The U.S. Department of Energy today announced that Philips Lighting North America has won the 60-watt replacement bulb category of the Bright Tomorrow Lighting Prize (L Prize) competition. The Department of Energy's L Prize challenged the lighting industry to develop high performance, energy-saving replacements for conventional light bulbs that will save American consumers and businesses money.
Submitted in 2009, the Philips LED bulb successfully completed 18 months of intensive field, lab, and product testing to meet the rigorous requirements of the L Prize competition - ensuring that performance, quality, lifetime, cost, and availability meet expectations for widespread adoption and mass manufacturing. If every 60-watt incandescent bulb in the U.S. was replaced with the 10-watt L Prize winner, the nation would save about 35 terawatt-hours of electricity or $3.9 billion in one year and avoid 20 million metric tons of carbon emissions.
"The L Prize challenges the best and brightest minds in the U.S. lighting industry to make the technological leaps forward that can greatly reduce the money we spend to light our homes and businesses each year," said Energy Secretary Steven Chu. "Not only does the L Prize challenge innovative companies like Philips to make LED technology even more energy efficient, it also spurs the lighting industry to make LEDs affordable for American families."
"We looked at the L Prize challenge as an opportunity to innovate and develop an energy efficient alternative to a product that has remained largely unchanged for over a century," said Zia Eftekhar, CEO of Philips Lighting North America. "The fact that we are the first and only company capable of submitting a product and completing 18 months of rigorous testing not only underscores our commitment to innovation and quality, it highlights our ability to bring meaningful leading technologies into the mainstream."
Launched in 2008, the Energy Department's L Prize competition targets the 60-watt bulb because it is one of the most widely used types of light bulbs by consumers, representing roughly half of the domestic incandescent light bulb market.
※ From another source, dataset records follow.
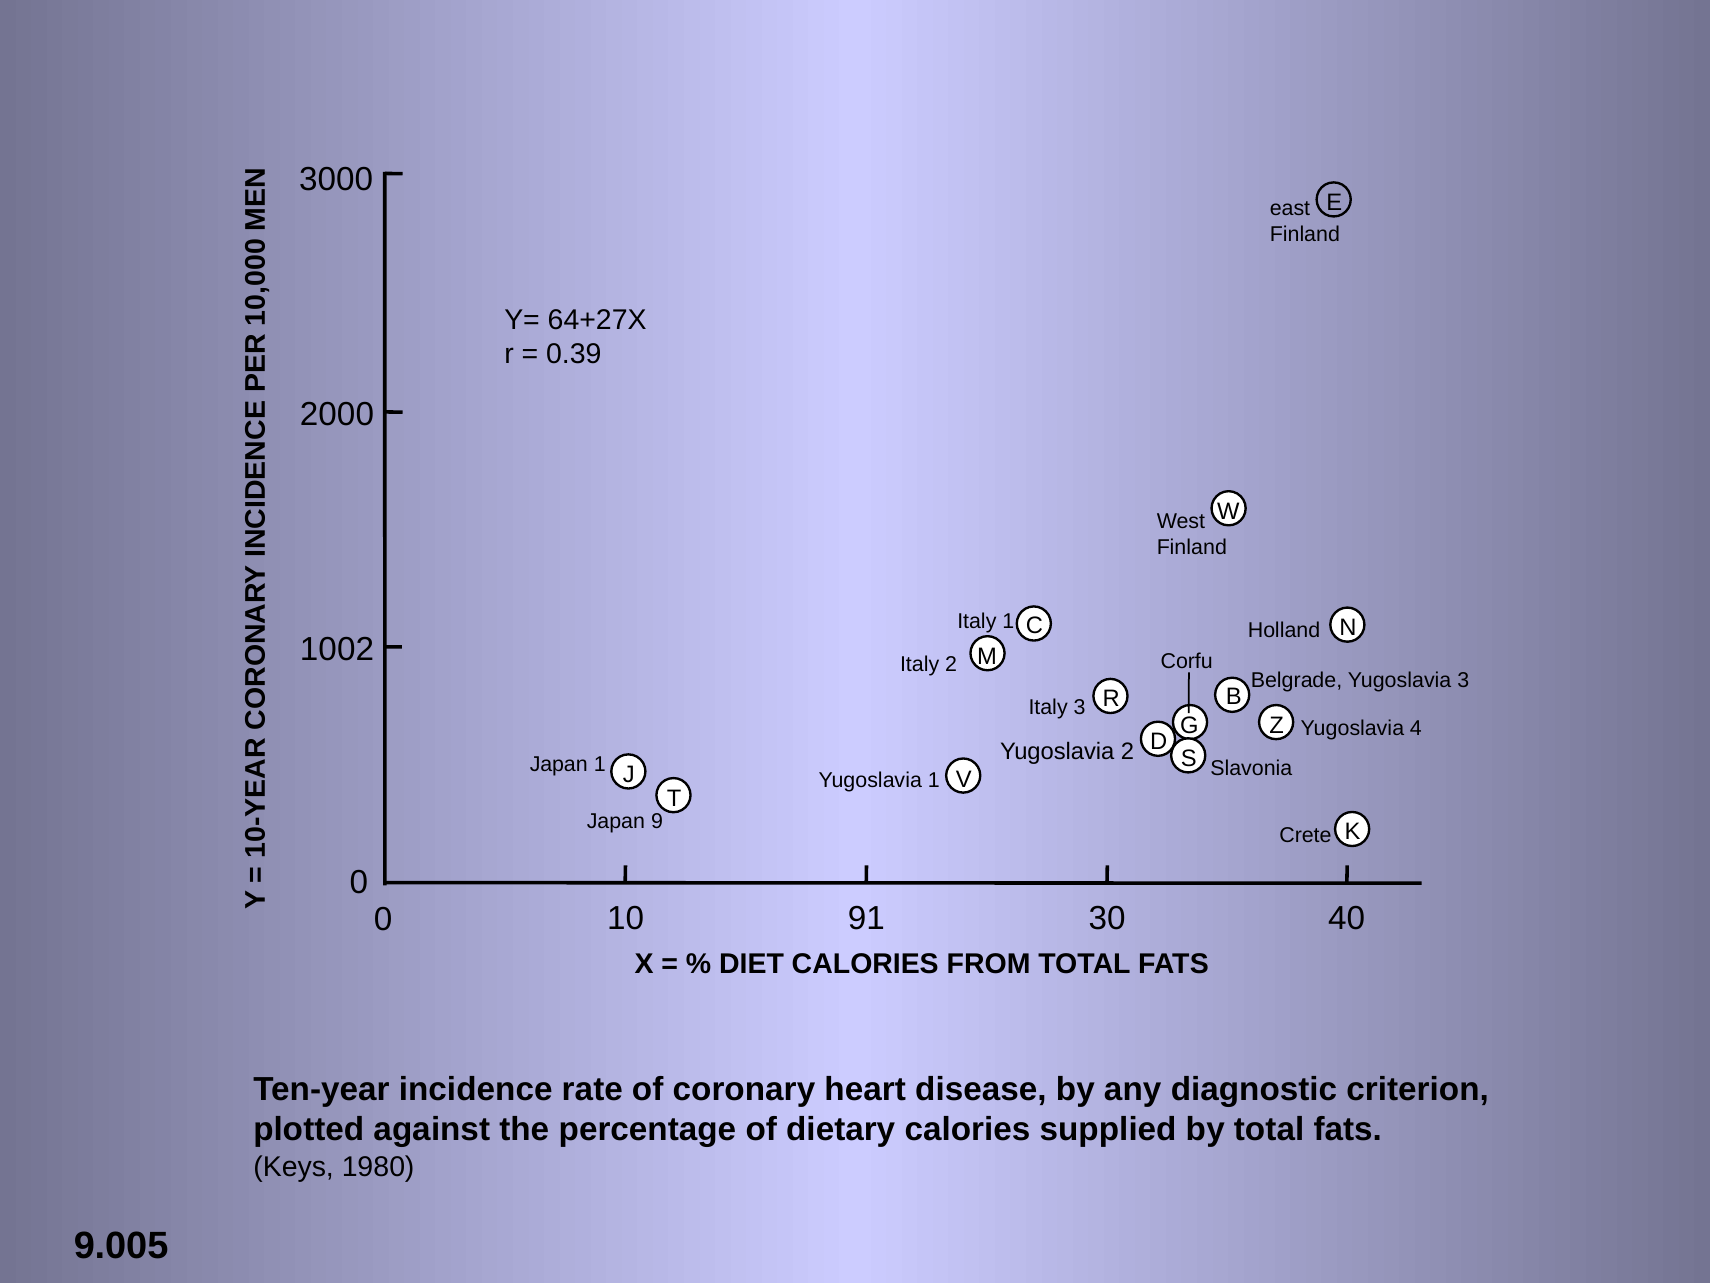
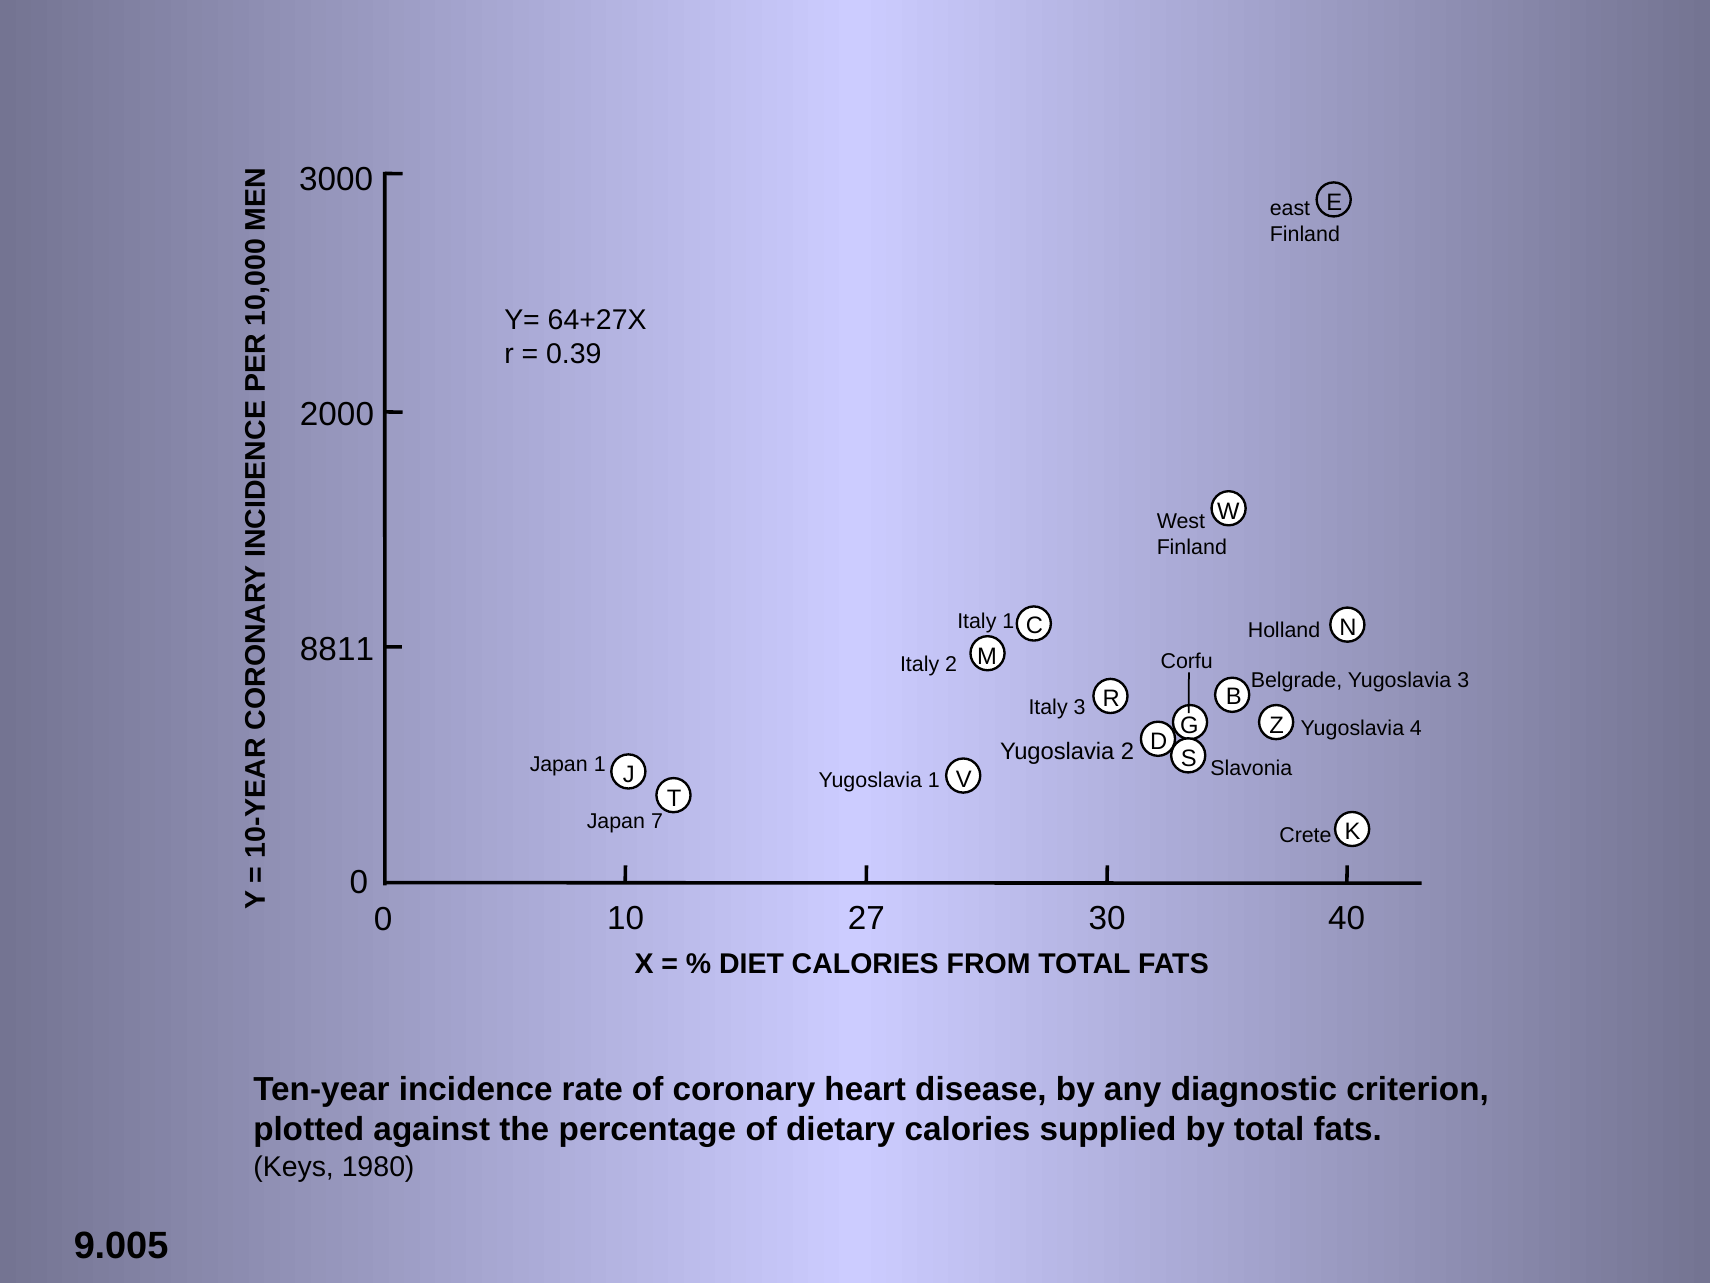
1002: 1002 -> 8811
9: 9 -> 7
91: 91 -> 27
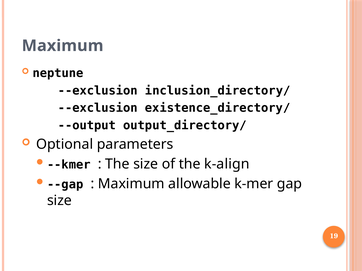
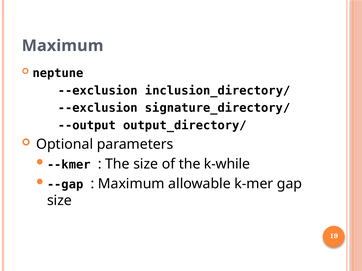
existence_directory/: existence_directory/ -> signature_directory/
k-align: k-align -> k-while
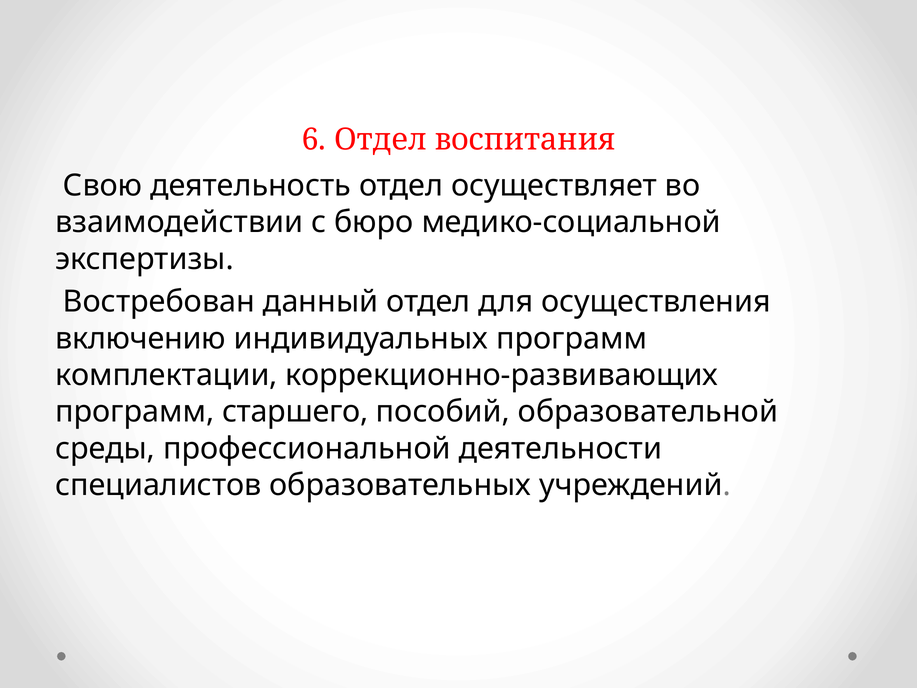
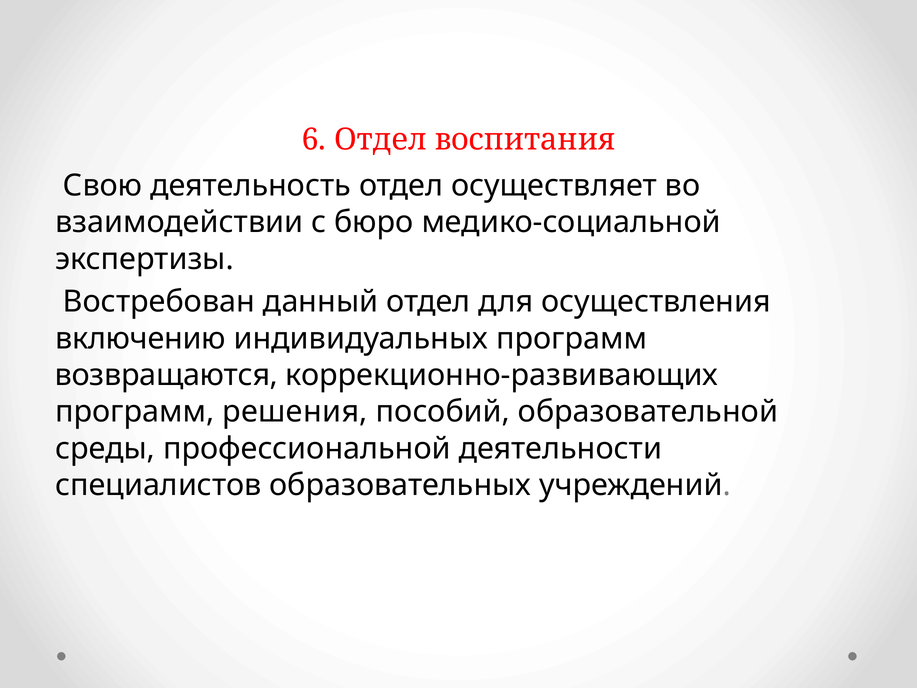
комплектации: комплектации -> возвращаются
старшего: старшего -> решения
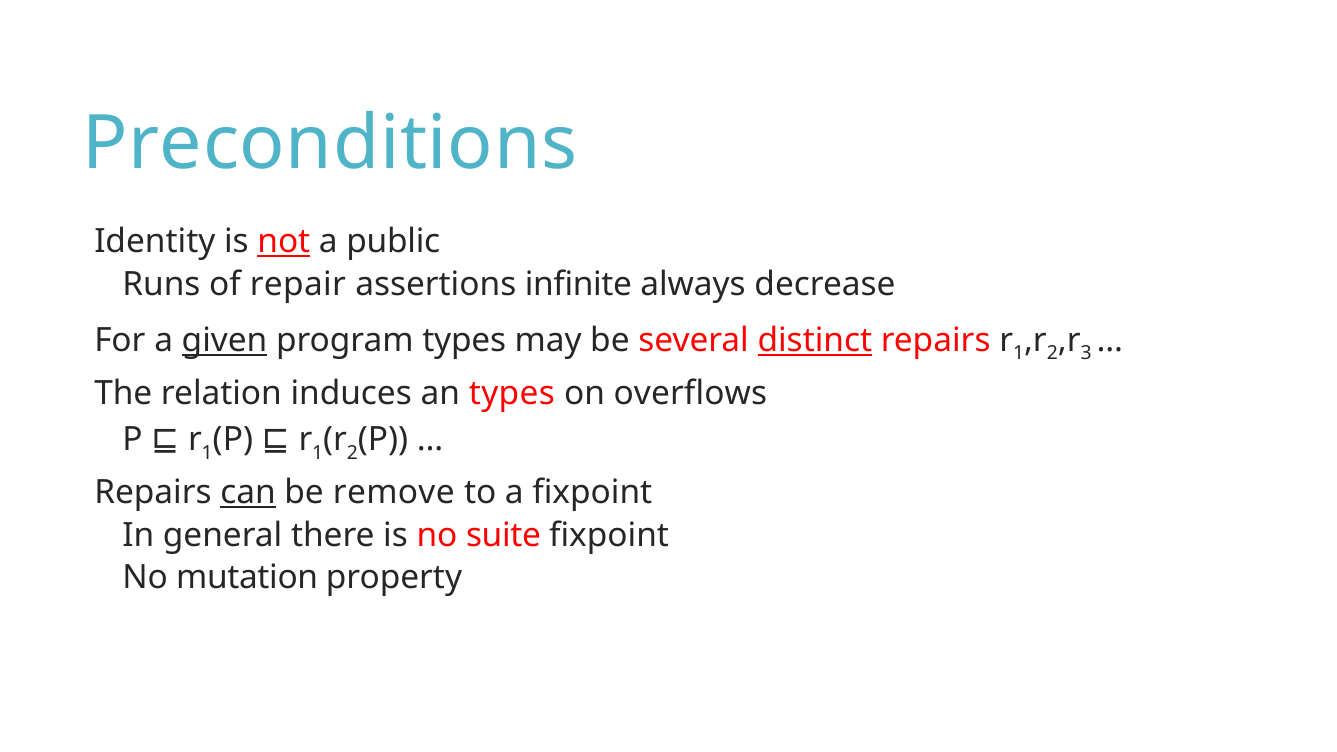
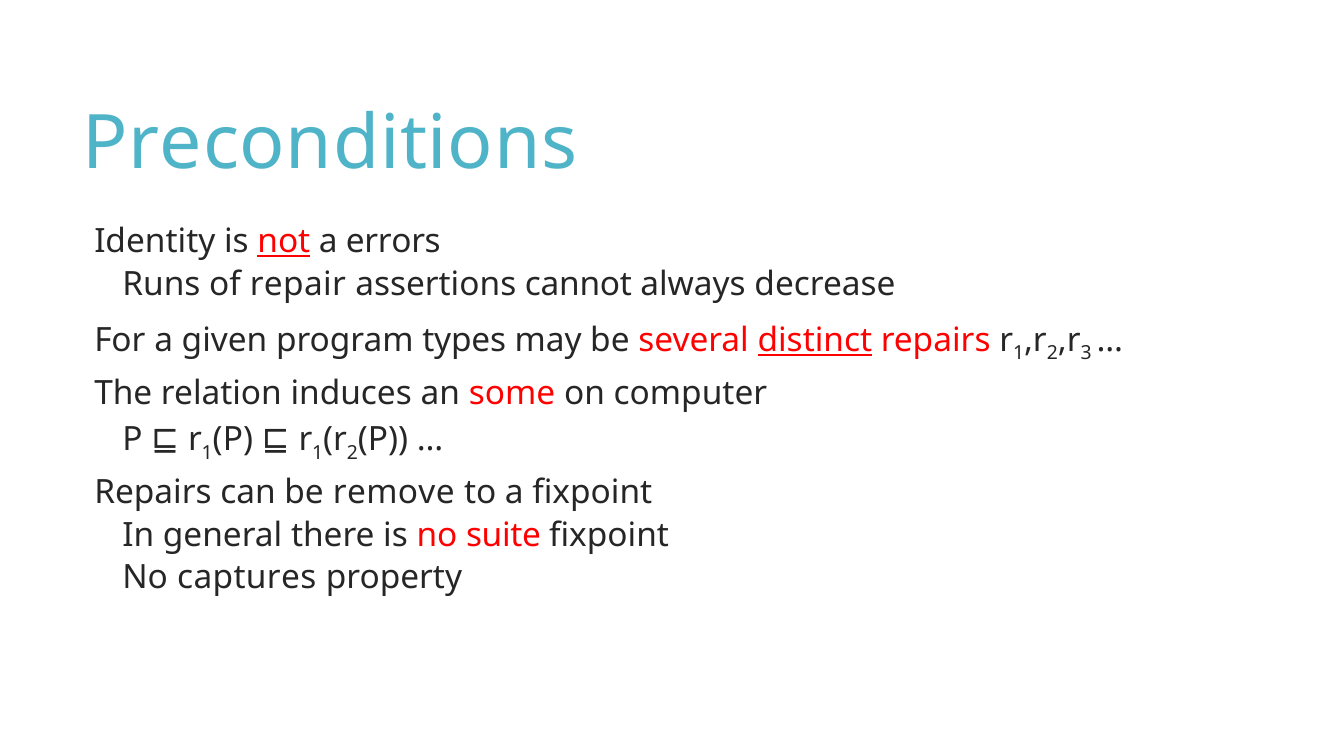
public: public -> errors
infinite: infinite -> cannot
given underline: present -> none
an types: types -> some
overflows: overflows -> computer
can underline: present -> none
mutation: mutation -> captures
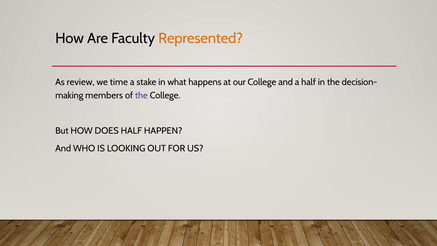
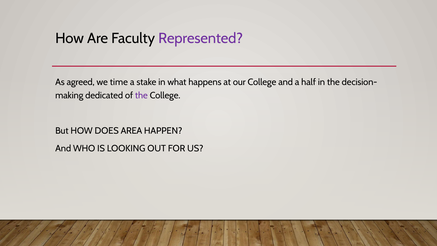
Represented colour: orange -> purple
review: review -> agreed
members: members -> dedicated
DOES HALF: HALF -> AREA
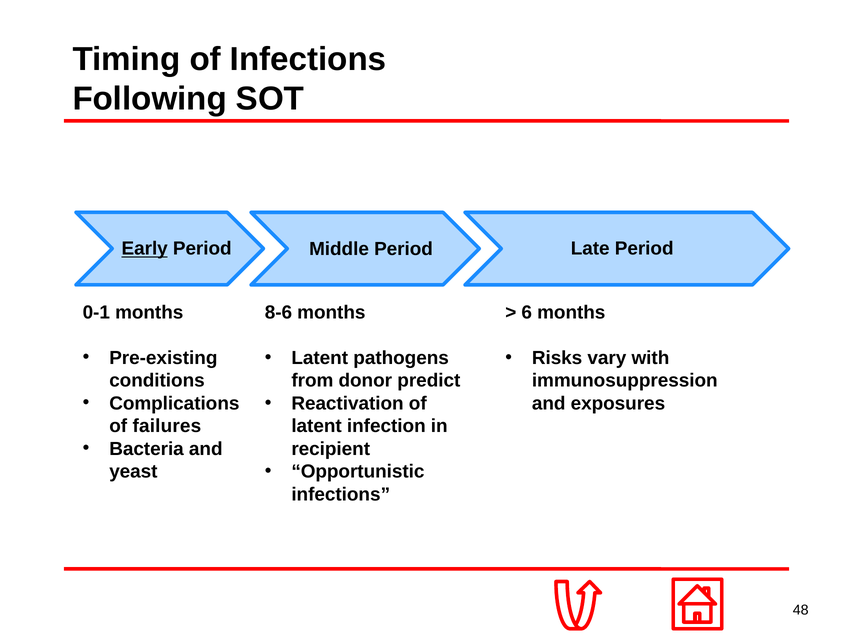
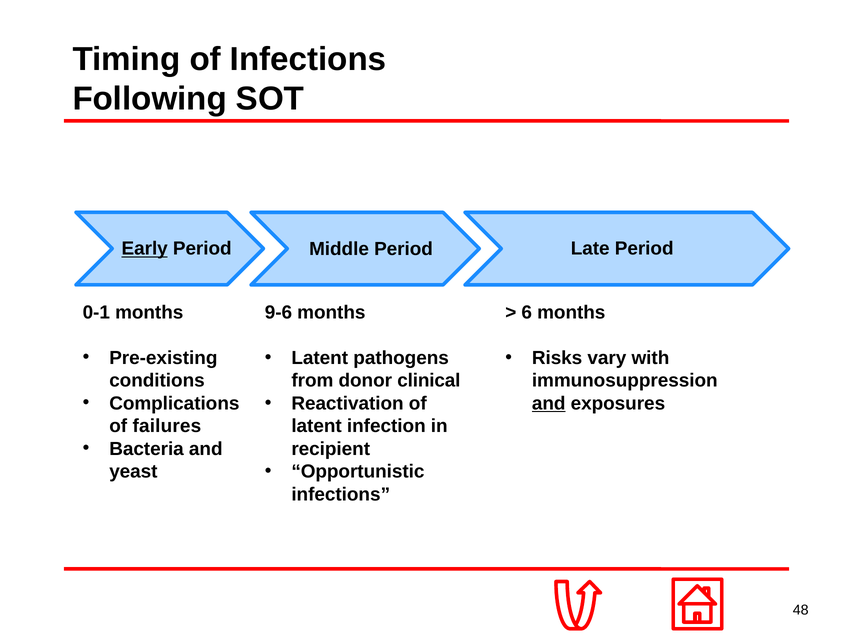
8-6: 8-6 -> 9-6
predict: predict -> clinical
and at (549, 403) underline: none -> present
Innovations in residential and commercial lighting products such as those encouraged by the L Prize expand the lighting choices available to consumers and support the Department's efforts to reduce our Nation's energy use, create manufacturing jobs for U.S. workers, and save money for American families and business owners.
The winning Philips product excelled through rigorous short-term and long-term performance testing carried out by independent laboratories and field assessments conducted with utilities and other partners. The product also performed well through a series of stress tests, in which the product was subjected to extreme conditions such as high and low temperatures, humidity, vibration, high and low voltage, and various electrical waveform distortions. The Philips L Prize winning product was also required to have a useful lifetime of more than 25,000 hours, compared with 1,000 to 3,000 hours for the products these highly efficient bulbs are intended to replace. The product uses solid-state lighting technology, which utilizes light-emitting diodes (LEDs) instead of electrical filaments, plasma, or gas, and has the potential to use far less energy than other lighting technologies. As the winner, Philips will receive a $10 million cash prize as well as L Prize partner promotions and incentives. To date, 31 utilities and energy efficiency program partners stand ready to promote and develop markets for the winning product. The L Prize-winning 60-watt equivalent LED bulb from Philips could arrive in stores as soon as early 2012.